Understanding Vehicle Financing
With prices
averaging more than $30,000 for a new
vehicle and $20,000 for a four-year-old
vehicle, most consumers need financing or
leasing to acquire a vehicle. In some cases,
buyers use "direct lending:" they obtain a
loan directly from a finance company, bank
or credit union. In direct lending, a buyer
agrees to pay the amount financed, plus an
agreed-upon finance charge, over a period of
time. Once a buyer and a vehicle dealership
enter into a contract and the buyer agrees
to a vehicle price, the buyer uses the loan
proceeds from the direct lender to pay the
dealership for the vehicle. Consumers also
may arrange for a vehicle loan over the
Internet.
The most common
type of vehicle financing, however, is
"dealership financing." In this arrangement,
a buyer and a dealership enter into a
contract where the buyer agrees to pay the
amount financed, plus an agreed-upon finance
charge, over a period of time. The
dealership may retain the contract, but
usually sells it to an assignee (such as a
bank, finance company or credit union),
which services the account and collects the
payments.
For the vehicle
buyer, dealership financing offers:
1. Convenience
- Dealers offer buyers vehicles and
financing in one place.
2. Multiple
financing relationships - The dealership's
relationships with a variety of banks and
finance companies mean they can offer buyers
a range of financing options.
3. Special
programs - From time to time, dealerships
may offer manufacturer-sponsored, low-rate
programs to buyers.
This booklet
explains dealership financing and can serve
as a guide as you evaluate your own
financial situation before you finance a new
or used vehicle. It will also help you
understand vehicle leasing.
BEFORE YOU
ARRIVE AT A DEALERSHIP
Do some research:
-
Determine how much you can afford to finance and spend on a monthly payment.

◇ ◇ ◇ ◇ ◇

_SHORT PROBLEM_
Revise the vehicle financing text from "This booklet" to "a monthly payment.", changing "booklet" to "brochure".

_SUPPLIED INFORMATION_
◇ ◇ ◇ ◇ ◇

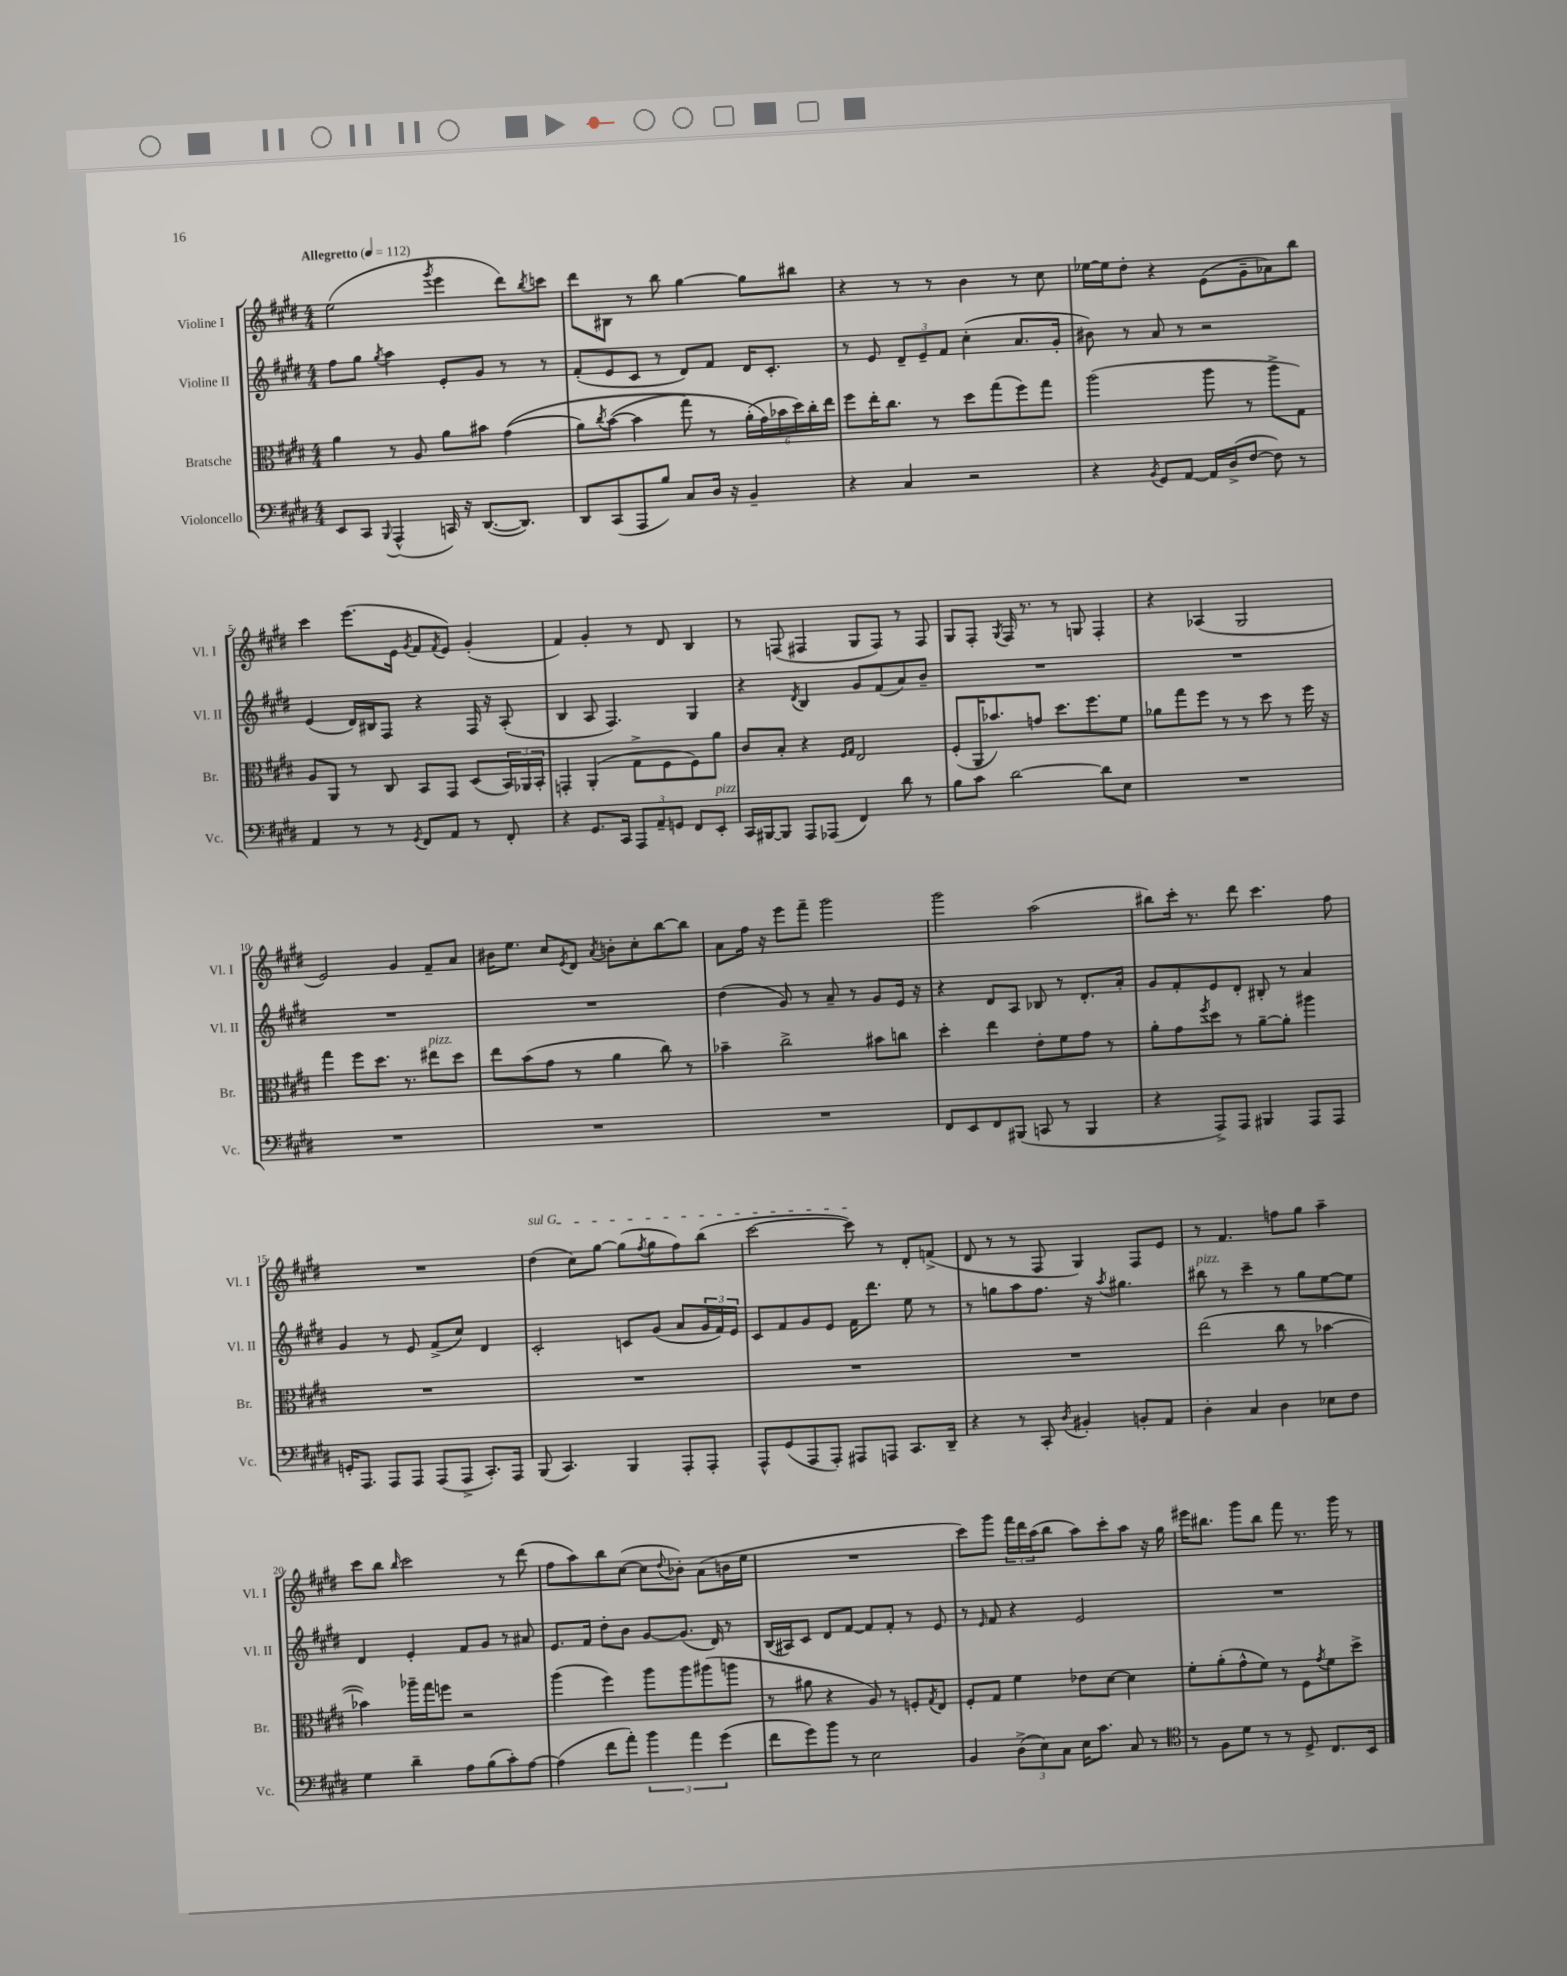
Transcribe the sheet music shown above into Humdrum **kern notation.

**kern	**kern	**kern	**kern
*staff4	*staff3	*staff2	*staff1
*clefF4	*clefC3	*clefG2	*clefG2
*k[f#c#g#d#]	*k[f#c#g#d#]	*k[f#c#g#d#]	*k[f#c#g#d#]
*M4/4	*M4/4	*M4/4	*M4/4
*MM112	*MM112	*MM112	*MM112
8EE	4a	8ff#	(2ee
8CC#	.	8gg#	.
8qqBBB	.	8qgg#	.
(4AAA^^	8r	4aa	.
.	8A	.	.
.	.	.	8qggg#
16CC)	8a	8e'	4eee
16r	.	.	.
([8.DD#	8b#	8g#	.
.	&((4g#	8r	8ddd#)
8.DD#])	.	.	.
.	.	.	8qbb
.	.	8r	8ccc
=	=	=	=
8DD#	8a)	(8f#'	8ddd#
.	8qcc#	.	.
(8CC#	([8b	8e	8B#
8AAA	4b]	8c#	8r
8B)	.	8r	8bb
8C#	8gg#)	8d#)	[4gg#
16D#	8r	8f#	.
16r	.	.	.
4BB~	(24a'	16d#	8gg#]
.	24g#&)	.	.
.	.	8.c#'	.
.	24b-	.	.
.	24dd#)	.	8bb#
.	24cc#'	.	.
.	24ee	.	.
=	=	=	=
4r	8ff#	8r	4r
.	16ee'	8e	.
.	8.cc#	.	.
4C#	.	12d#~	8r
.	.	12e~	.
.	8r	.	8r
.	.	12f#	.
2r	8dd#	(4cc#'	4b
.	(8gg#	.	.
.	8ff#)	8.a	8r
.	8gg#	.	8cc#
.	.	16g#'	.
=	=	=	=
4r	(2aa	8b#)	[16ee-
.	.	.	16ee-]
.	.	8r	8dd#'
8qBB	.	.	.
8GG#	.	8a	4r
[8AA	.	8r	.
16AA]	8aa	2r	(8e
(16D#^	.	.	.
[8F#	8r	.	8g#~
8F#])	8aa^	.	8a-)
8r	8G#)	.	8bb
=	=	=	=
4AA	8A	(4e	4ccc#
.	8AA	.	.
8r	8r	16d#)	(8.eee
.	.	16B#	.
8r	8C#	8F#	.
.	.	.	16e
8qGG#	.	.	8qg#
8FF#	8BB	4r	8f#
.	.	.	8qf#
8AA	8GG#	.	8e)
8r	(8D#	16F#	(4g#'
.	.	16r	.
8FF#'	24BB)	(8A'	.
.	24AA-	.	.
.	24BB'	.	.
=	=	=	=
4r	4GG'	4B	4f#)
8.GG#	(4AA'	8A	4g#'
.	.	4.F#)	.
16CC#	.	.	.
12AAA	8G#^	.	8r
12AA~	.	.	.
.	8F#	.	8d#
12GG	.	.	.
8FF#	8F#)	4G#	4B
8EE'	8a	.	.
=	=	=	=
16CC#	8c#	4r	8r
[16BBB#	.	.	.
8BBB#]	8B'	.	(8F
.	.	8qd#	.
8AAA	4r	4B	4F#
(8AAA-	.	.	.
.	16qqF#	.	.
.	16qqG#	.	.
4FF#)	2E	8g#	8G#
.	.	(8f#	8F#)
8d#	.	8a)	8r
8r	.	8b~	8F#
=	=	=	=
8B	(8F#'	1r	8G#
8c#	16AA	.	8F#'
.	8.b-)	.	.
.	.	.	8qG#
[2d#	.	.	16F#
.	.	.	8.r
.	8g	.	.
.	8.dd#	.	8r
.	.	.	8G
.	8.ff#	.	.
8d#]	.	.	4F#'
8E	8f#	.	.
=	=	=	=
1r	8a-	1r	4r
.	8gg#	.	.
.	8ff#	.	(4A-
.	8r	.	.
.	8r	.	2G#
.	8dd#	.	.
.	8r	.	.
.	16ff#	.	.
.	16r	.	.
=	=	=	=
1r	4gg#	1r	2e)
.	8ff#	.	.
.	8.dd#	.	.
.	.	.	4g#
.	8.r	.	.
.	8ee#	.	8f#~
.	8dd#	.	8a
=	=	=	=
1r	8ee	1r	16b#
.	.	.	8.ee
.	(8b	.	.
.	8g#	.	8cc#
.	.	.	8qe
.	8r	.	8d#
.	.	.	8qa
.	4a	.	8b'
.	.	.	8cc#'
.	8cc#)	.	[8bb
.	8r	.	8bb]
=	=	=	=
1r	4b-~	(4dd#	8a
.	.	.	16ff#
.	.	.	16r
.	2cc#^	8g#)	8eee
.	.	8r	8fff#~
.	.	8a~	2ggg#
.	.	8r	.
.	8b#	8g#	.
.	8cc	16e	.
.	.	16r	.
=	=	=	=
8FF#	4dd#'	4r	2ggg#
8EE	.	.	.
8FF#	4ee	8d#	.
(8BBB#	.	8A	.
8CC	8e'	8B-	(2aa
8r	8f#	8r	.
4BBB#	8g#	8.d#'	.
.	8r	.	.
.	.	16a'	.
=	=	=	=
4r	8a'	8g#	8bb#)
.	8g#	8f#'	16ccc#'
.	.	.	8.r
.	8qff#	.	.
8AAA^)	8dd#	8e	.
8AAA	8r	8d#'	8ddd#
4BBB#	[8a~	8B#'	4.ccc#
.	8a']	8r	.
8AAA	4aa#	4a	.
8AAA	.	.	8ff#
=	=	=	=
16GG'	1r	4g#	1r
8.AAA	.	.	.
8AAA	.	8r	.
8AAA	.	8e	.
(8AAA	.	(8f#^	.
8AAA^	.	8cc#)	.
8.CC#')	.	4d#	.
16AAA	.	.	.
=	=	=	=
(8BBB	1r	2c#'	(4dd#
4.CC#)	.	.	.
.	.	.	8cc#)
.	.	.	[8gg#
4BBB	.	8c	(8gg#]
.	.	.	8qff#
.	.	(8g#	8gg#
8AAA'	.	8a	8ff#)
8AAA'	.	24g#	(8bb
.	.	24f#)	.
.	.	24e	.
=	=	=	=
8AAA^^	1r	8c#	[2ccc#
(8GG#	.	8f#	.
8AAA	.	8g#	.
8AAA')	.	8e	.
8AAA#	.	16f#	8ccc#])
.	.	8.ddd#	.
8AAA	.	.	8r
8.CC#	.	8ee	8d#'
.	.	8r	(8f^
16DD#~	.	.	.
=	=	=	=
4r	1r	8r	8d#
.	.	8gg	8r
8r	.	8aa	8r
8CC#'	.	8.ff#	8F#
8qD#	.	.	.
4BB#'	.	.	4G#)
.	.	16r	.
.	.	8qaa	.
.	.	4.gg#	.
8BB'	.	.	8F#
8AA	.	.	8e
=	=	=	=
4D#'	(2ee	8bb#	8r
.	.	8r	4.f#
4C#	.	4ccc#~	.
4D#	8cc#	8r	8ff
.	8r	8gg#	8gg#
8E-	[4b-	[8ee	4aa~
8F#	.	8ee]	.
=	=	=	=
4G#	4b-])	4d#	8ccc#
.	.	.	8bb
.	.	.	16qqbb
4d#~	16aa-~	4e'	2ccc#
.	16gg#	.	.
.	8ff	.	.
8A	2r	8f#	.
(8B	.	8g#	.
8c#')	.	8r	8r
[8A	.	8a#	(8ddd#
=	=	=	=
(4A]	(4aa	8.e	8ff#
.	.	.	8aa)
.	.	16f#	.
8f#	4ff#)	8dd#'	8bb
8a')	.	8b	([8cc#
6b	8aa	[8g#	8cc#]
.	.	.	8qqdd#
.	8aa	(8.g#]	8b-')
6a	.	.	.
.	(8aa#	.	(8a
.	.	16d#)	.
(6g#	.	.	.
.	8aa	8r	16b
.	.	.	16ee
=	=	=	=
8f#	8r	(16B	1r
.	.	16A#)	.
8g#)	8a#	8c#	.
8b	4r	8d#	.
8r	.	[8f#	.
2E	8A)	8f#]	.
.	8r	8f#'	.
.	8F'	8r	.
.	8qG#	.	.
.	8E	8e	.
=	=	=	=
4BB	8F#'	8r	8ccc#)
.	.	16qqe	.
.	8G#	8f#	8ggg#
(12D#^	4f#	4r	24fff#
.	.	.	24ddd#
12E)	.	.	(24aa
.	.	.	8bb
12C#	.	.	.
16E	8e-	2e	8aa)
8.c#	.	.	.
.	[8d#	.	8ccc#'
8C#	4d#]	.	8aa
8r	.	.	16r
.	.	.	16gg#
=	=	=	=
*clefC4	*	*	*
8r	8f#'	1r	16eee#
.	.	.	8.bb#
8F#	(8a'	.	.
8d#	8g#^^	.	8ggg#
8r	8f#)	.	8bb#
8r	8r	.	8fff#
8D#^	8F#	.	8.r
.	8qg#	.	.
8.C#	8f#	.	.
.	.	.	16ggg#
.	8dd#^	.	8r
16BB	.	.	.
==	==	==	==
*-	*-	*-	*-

◇ ◇ ◇ ◇ ◇

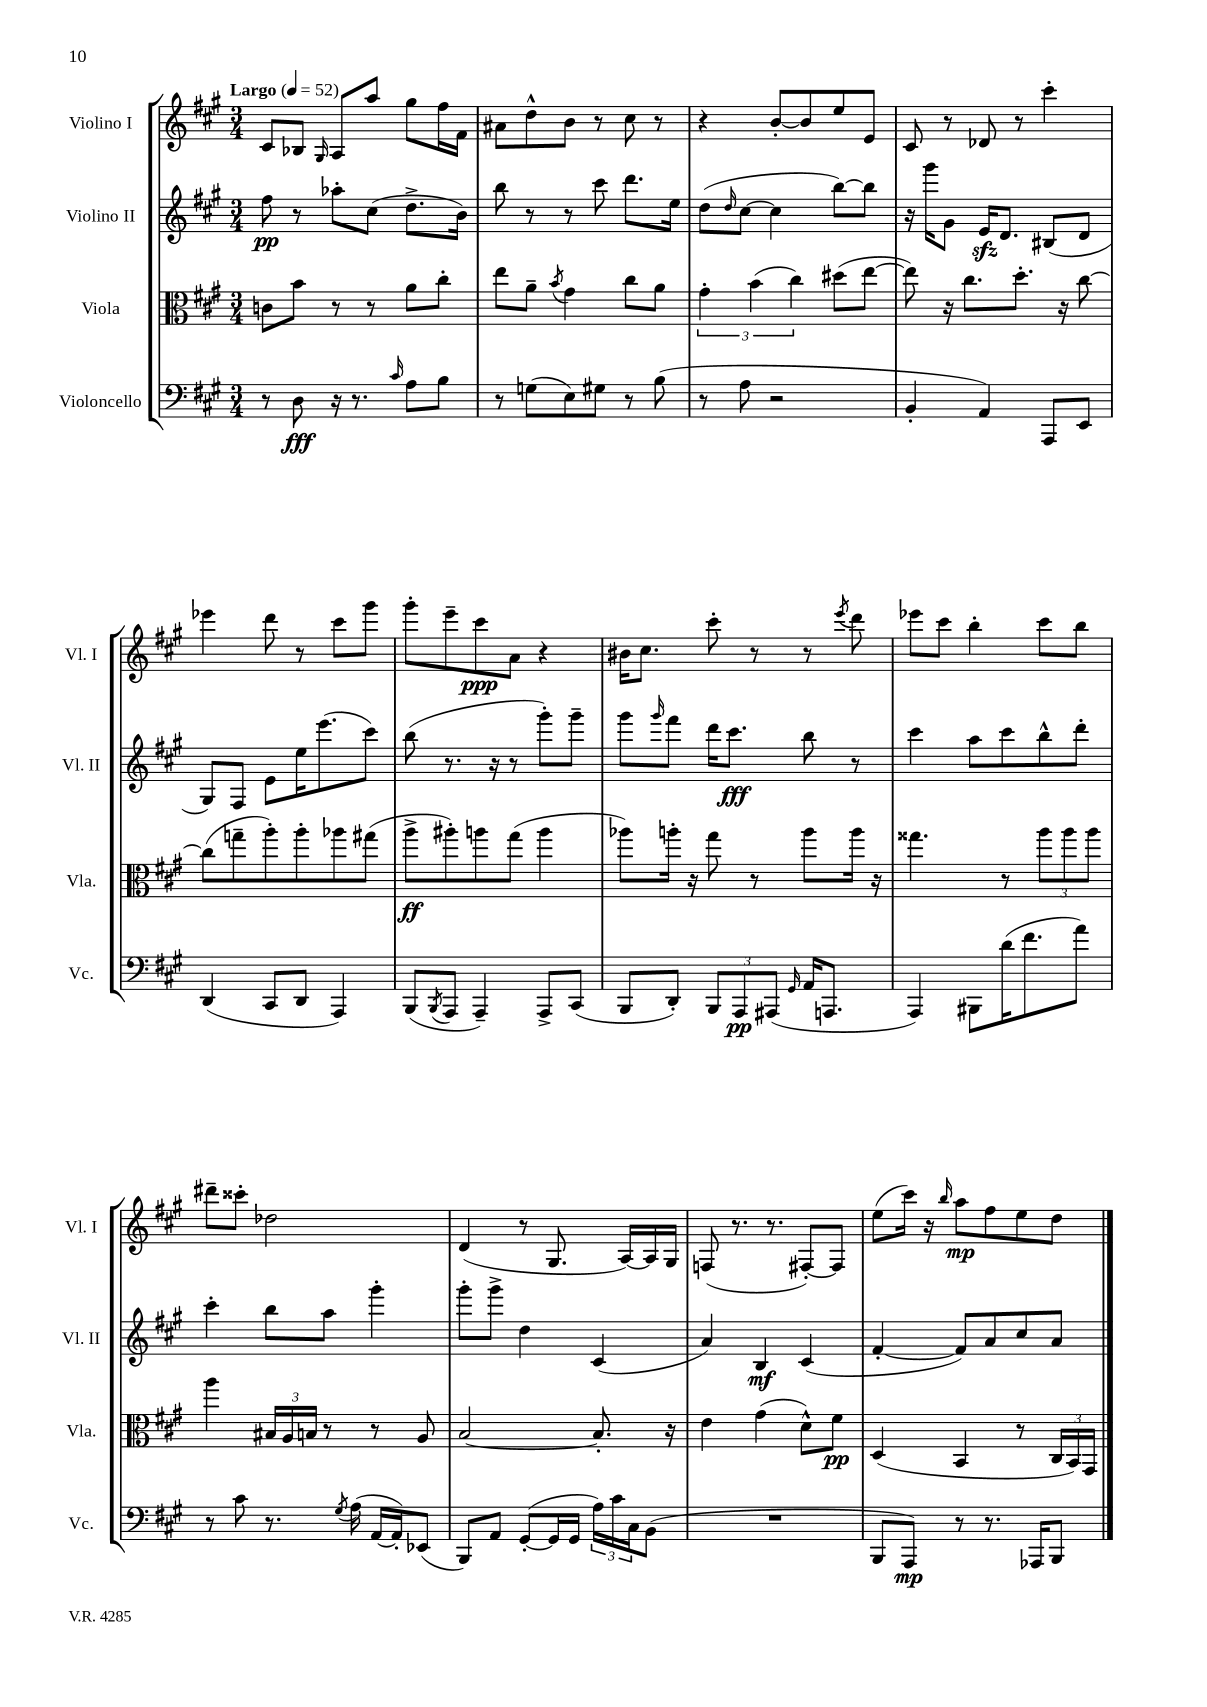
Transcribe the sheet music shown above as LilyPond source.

◇ ◇ ◇ ◇ ◇

_FULL SOLUTION_
This brochure
explains dealership financing and can serve
as a guide as you evaluate your own
financial situation before you finance a new
or used vehicle. It will also help you
understand vehicle leasing.
BEFORE YOU
ARRIVE AT A DEALERSHIP
Do some research:
-
Determine how much you can afford to finance and spend on a monthly payment.